I'm trying to create a scale-able picture puzzle (like this) but can't figure out an equation to use to cover more than 3x3 and 4x4. I'm generating the puzzle dynamically based on the number of tiles I want to add (for instance 8 for a 3x3 and 15 for a 4x4).
So far to generate the rows I simply divide the tile number by the row/col number.
The hard part is doing the columns.
Here is the column equation I have used:
A = Tile Number Index (Start at 0 and end at 8 for 3x3)
B = Row/Col (3 for 3x3)
//A and B are both ints to start. The final divide B/() I convert to float
and then use a rounding to get the final number
(B/((A/B+1)*B-A))-1
This equation only works for a 3x3 puzzle. I have another equation for 4x4 but it doesn't scale at all. How can I fix this up and make all larger puzzles scale.
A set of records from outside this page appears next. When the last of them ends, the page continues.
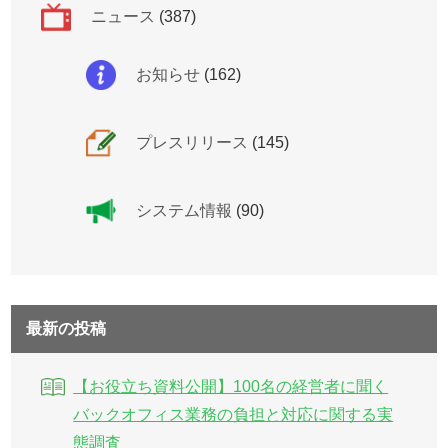
ニュース
(387)
お知らせ
(162)
プレスリリース
(145)
システム情報
(90)
最新の投稿
【お役立ち資料公開】100名の経営者に聞く
バックオフィス業務の負担と対応に関する実
態調査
I assume you are working on the 8 or 15 puzzle (as in your link), you want to find the row and column where a tile will end up when the puzzle is solved, and the tile numbers, rows, and columns all start at zero. (This is what I gather from your last comment and your last edit.) If so, you could use, in Python,
def tile_end_coords(tilenum):
'''Return the row and column coordinates for the end (solved) tile given
its number. Global variable *n* is the number of squares on each side
of the square puzzle.'''
row = tilenum // n
col = tilenum % n
return row, col
The expression for row is the quotient after an integer division. Some languages, such as Object Pascal, use div rather than //. In some languages you would need to use int(tilenum / n).
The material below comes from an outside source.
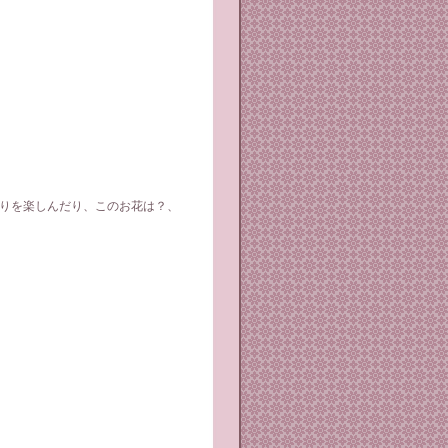
香りを楽しんだり、このお花は？、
The expression for col is the remainder after an integer division. Some languages, such as Object Pascal, use mod rather than %. In some languages you would need to use tilenum - row * n.
I showed you some easy-to-understand, more portable code. In Python you could replace the entire function with just one line:
row, col = divmod(tilenum, n)
If the tile numbers, rows, or columns are one-based rather than zero-based, just add or subtract 1 in the appropriate places--it should be clear where.